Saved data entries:
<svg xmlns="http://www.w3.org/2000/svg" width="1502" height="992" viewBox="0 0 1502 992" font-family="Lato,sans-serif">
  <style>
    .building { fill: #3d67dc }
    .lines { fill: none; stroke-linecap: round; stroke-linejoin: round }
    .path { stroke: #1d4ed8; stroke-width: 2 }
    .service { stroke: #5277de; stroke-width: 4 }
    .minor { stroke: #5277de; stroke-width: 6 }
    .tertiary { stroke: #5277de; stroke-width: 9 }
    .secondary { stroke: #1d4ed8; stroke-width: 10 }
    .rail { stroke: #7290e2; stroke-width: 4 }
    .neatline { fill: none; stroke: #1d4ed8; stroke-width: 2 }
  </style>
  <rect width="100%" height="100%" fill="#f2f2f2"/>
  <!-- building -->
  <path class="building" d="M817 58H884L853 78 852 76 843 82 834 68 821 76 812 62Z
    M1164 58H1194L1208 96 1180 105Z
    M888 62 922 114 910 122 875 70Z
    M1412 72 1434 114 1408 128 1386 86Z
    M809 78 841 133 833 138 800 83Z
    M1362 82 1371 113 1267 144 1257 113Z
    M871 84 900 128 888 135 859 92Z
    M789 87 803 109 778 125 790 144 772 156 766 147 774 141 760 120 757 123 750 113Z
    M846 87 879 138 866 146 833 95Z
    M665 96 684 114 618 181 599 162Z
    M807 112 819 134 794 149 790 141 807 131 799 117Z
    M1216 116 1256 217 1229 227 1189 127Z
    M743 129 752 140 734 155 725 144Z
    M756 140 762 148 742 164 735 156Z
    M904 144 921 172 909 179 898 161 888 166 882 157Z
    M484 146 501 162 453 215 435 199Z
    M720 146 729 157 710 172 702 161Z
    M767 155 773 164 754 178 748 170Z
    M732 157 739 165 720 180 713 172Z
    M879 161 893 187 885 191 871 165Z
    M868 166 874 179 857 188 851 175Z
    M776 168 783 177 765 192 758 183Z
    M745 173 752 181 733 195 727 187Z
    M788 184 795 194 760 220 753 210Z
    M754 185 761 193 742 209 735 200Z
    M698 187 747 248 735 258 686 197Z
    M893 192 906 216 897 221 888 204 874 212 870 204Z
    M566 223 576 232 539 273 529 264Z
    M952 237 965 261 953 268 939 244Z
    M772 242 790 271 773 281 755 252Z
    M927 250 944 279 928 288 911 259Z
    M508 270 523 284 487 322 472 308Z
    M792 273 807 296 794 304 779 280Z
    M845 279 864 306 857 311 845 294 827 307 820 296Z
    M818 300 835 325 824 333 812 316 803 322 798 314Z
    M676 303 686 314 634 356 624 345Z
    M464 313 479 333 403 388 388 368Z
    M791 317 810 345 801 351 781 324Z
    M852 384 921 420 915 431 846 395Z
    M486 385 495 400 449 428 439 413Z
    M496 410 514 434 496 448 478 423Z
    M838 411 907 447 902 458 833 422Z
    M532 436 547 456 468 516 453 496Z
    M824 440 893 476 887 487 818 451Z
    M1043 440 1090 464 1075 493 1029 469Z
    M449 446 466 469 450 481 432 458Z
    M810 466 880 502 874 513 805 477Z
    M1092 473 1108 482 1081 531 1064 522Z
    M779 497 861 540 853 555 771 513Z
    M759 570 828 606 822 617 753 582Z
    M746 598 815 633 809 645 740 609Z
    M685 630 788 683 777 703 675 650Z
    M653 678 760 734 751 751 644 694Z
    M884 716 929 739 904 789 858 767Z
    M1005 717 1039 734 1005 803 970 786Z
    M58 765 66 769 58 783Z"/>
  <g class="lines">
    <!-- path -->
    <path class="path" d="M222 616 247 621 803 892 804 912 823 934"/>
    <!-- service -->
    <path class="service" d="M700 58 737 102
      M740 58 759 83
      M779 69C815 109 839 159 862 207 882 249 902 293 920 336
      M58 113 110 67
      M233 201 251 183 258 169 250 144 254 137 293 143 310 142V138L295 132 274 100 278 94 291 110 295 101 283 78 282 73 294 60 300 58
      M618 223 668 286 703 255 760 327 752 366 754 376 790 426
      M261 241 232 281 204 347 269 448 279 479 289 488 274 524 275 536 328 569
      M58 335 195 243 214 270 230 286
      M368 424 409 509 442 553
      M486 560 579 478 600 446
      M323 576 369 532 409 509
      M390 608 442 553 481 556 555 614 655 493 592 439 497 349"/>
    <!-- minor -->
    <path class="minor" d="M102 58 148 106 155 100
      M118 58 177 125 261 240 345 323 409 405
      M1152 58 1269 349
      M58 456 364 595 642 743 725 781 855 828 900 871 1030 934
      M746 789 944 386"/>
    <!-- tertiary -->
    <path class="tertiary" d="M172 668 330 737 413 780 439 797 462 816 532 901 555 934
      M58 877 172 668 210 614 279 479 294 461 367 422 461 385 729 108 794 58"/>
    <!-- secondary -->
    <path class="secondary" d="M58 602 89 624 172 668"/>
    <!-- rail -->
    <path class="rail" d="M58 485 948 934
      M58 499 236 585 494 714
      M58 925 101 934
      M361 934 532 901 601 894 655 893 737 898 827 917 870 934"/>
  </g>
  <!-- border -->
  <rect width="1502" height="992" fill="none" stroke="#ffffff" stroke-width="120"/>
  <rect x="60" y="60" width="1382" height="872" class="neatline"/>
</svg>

---

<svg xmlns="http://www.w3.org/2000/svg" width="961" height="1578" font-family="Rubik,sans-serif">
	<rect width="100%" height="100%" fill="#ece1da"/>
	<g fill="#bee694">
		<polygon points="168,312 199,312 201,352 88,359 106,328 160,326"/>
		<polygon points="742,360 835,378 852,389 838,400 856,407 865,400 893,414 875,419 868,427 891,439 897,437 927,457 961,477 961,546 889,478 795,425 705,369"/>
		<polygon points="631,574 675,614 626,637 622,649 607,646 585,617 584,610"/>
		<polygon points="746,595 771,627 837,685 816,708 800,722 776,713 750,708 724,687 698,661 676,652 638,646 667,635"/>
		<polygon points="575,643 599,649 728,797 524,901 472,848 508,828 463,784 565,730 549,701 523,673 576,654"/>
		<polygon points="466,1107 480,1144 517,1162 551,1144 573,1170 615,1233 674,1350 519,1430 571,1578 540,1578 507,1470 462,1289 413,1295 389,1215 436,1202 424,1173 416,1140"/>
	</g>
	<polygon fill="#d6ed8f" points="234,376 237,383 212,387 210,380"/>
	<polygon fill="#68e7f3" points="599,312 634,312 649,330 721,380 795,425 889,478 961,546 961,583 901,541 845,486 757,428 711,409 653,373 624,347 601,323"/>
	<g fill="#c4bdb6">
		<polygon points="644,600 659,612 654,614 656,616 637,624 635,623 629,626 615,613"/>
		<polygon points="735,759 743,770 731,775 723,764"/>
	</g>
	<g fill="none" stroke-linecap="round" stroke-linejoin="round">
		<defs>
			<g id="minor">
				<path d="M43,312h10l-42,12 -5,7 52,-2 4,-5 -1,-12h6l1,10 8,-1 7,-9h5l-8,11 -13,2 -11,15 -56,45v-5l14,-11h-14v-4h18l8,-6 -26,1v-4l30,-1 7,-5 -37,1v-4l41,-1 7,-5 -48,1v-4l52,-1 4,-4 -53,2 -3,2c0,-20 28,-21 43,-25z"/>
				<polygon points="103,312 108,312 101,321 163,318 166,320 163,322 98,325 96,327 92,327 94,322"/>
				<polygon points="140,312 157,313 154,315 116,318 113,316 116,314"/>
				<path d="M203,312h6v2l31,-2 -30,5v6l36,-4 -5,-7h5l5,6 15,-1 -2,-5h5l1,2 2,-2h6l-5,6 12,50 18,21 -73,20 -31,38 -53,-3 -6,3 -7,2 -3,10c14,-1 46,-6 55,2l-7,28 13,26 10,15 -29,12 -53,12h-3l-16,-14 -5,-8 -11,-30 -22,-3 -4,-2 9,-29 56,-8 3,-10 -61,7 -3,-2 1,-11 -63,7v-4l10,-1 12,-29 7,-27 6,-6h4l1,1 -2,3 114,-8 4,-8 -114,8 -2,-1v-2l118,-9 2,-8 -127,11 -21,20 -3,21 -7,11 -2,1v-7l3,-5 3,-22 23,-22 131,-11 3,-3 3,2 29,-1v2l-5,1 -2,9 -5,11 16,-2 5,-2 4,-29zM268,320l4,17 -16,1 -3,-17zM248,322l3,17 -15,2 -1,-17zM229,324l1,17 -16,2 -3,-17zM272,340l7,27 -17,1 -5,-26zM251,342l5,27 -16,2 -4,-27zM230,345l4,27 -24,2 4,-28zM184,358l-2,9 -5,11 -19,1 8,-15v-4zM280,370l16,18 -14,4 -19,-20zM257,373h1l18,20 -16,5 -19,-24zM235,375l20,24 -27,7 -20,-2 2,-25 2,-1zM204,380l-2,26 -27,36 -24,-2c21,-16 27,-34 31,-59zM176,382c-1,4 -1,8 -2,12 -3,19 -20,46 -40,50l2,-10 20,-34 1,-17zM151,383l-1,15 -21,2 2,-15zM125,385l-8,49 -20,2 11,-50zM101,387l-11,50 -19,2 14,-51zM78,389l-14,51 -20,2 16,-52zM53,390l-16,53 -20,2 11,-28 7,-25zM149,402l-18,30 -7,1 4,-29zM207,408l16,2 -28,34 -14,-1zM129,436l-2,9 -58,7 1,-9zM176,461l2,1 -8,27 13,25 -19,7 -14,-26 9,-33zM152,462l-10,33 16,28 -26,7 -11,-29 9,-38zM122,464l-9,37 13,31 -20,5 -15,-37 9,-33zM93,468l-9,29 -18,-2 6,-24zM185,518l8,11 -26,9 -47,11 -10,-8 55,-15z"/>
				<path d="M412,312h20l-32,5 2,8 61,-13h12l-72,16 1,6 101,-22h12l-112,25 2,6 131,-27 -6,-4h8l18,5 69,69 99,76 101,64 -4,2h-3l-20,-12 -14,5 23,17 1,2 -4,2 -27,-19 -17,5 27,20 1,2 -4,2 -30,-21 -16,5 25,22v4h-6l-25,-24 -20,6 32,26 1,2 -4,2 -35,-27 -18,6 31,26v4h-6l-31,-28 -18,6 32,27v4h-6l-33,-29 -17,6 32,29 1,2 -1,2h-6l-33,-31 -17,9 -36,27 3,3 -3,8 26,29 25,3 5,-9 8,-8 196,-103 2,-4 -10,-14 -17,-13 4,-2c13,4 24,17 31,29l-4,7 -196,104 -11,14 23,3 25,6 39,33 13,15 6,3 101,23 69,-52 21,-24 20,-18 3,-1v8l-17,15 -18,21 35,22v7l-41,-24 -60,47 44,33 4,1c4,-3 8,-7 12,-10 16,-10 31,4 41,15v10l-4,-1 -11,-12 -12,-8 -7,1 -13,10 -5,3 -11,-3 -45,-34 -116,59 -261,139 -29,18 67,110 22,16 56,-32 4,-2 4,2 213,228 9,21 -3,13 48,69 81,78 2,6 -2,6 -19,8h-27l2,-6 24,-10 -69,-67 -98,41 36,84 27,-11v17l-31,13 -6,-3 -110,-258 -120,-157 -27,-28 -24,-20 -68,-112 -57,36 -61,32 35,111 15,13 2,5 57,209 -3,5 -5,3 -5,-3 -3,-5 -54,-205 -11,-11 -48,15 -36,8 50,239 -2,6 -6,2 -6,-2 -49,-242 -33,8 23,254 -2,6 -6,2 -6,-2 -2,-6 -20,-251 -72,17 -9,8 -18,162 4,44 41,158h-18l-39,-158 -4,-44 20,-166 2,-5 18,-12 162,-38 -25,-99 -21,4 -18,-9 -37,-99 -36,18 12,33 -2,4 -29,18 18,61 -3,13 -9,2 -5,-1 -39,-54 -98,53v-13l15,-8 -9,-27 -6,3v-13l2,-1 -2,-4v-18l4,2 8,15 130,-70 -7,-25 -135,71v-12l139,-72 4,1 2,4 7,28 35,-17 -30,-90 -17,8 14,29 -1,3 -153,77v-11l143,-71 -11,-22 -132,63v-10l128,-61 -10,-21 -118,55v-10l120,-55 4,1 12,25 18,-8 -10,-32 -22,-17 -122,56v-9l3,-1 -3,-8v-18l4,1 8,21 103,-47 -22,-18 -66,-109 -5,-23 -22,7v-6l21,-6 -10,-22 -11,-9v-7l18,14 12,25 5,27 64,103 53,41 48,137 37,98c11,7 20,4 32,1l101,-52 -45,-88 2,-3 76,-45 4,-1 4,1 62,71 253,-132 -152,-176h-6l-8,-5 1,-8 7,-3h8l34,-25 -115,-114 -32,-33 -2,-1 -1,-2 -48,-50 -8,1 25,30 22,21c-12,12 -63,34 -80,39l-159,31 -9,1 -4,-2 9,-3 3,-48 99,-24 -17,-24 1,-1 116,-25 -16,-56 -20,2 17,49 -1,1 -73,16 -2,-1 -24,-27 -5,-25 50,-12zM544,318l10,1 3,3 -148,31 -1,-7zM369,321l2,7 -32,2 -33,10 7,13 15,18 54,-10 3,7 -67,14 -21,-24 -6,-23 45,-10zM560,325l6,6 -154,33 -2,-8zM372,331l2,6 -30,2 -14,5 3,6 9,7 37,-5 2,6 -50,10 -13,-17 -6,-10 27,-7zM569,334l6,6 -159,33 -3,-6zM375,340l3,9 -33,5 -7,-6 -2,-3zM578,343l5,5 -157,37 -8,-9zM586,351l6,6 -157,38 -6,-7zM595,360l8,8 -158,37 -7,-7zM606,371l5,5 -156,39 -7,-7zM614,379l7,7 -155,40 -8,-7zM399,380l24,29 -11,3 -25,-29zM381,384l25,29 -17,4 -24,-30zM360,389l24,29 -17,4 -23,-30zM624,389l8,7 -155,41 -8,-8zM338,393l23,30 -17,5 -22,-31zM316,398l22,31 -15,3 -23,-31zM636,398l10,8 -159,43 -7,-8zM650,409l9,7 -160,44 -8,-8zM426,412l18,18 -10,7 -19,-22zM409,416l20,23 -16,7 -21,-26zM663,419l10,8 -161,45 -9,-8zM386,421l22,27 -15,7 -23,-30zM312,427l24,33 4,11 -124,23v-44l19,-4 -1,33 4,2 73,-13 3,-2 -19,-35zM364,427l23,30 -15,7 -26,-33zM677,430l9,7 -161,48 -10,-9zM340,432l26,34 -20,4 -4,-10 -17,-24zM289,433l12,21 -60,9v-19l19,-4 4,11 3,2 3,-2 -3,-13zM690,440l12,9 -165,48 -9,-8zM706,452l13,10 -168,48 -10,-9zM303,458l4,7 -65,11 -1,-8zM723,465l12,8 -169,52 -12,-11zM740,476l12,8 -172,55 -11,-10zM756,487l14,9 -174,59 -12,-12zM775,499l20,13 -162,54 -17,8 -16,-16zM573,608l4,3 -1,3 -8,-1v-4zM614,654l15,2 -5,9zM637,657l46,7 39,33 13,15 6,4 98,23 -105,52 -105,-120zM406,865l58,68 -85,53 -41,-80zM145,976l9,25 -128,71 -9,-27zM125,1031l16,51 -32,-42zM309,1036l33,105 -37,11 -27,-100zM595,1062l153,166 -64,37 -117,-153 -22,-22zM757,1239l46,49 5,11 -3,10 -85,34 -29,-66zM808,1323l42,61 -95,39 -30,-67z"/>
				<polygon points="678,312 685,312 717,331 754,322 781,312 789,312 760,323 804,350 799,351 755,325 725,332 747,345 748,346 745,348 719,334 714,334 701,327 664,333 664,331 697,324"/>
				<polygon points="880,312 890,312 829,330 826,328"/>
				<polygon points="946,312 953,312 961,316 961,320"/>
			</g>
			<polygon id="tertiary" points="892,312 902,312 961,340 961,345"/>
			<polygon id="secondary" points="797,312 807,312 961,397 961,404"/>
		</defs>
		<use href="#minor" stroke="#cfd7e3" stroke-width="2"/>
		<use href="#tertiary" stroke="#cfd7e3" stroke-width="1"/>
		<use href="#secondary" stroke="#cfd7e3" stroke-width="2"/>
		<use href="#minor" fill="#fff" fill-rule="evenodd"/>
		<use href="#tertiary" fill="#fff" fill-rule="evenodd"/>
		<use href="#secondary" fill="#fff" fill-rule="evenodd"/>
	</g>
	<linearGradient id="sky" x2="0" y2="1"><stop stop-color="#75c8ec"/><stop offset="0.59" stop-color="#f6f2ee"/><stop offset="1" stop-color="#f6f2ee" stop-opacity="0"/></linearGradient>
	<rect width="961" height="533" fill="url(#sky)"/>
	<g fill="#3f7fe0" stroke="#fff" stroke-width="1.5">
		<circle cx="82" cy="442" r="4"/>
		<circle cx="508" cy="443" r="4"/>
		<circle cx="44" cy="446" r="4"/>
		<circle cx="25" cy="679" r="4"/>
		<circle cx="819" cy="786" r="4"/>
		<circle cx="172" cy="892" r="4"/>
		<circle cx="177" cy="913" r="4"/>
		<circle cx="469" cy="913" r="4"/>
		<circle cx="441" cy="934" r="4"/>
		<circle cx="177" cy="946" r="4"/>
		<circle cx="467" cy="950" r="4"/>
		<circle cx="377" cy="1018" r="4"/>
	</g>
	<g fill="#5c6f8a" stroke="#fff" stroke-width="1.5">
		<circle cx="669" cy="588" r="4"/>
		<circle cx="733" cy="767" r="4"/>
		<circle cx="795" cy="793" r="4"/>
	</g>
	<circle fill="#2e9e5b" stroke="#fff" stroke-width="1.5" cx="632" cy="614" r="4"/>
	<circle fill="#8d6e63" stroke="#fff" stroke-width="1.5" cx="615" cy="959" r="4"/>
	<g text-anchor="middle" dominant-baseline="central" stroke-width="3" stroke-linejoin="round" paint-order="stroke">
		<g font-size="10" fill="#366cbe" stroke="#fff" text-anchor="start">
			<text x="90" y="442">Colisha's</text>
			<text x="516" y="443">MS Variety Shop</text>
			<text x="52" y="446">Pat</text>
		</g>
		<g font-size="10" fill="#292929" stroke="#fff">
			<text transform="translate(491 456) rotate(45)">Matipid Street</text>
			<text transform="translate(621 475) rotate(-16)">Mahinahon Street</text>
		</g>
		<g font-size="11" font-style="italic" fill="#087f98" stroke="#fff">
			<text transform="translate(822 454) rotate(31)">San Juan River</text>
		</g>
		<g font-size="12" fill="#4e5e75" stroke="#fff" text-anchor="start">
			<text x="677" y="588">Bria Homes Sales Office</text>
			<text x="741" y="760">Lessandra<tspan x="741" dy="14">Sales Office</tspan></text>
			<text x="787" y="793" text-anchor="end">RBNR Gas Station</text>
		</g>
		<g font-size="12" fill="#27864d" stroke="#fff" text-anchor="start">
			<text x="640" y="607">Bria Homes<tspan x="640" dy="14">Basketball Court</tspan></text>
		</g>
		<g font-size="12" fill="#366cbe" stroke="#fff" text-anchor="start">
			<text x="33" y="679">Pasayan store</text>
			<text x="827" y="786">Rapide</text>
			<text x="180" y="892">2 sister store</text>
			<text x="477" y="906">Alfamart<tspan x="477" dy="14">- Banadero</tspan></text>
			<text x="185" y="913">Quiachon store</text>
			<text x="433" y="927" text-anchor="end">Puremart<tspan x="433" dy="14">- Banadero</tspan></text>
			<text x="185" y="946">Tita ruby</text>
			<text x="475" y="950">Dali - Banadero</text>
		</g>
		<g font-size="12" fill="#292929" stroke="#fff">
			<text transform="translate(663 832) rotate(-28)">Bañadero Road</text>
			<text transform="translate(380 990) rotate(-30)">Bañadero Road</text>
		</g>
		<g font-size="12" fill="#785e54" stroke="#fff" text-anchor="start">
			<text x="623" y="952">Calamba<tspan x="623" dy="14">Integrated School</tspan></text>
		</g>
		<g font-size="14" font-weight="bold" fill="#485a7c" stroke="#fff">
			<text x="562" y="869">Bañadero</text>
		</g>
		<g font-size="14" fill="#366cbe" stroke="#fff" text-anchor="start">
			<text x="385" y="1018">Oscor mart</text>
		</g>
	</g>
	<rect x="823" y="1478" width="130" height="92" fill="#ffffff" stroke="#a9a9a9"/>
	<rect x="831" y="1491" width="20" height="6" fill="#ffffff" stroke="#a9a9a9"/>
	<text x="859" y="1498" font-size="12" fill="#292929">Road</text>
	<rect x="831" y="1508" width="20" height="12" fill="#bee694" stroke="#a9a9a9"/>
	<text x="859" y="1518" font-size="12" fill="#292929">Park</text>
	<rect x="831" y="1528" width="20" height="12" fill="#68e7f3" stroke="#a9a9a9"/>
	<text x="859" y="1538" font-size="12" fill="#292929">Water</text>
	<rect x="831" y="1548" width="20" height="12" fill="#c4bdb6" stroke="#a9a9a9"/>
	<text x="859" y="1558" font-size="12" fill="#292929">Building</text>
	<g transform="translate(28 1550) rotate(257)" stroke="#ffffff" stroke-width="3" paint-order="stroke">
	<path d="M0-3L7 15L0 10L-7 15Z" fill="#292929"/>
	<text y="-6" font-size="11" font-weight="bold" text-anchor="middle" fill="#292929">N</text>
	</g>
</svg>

* **Exercise**
List every line above that holds the word "lines".

* **Task response**
    .lines { fill: none; stroke-linecap: round; stroke-linejoin: round }
  <g class="lines">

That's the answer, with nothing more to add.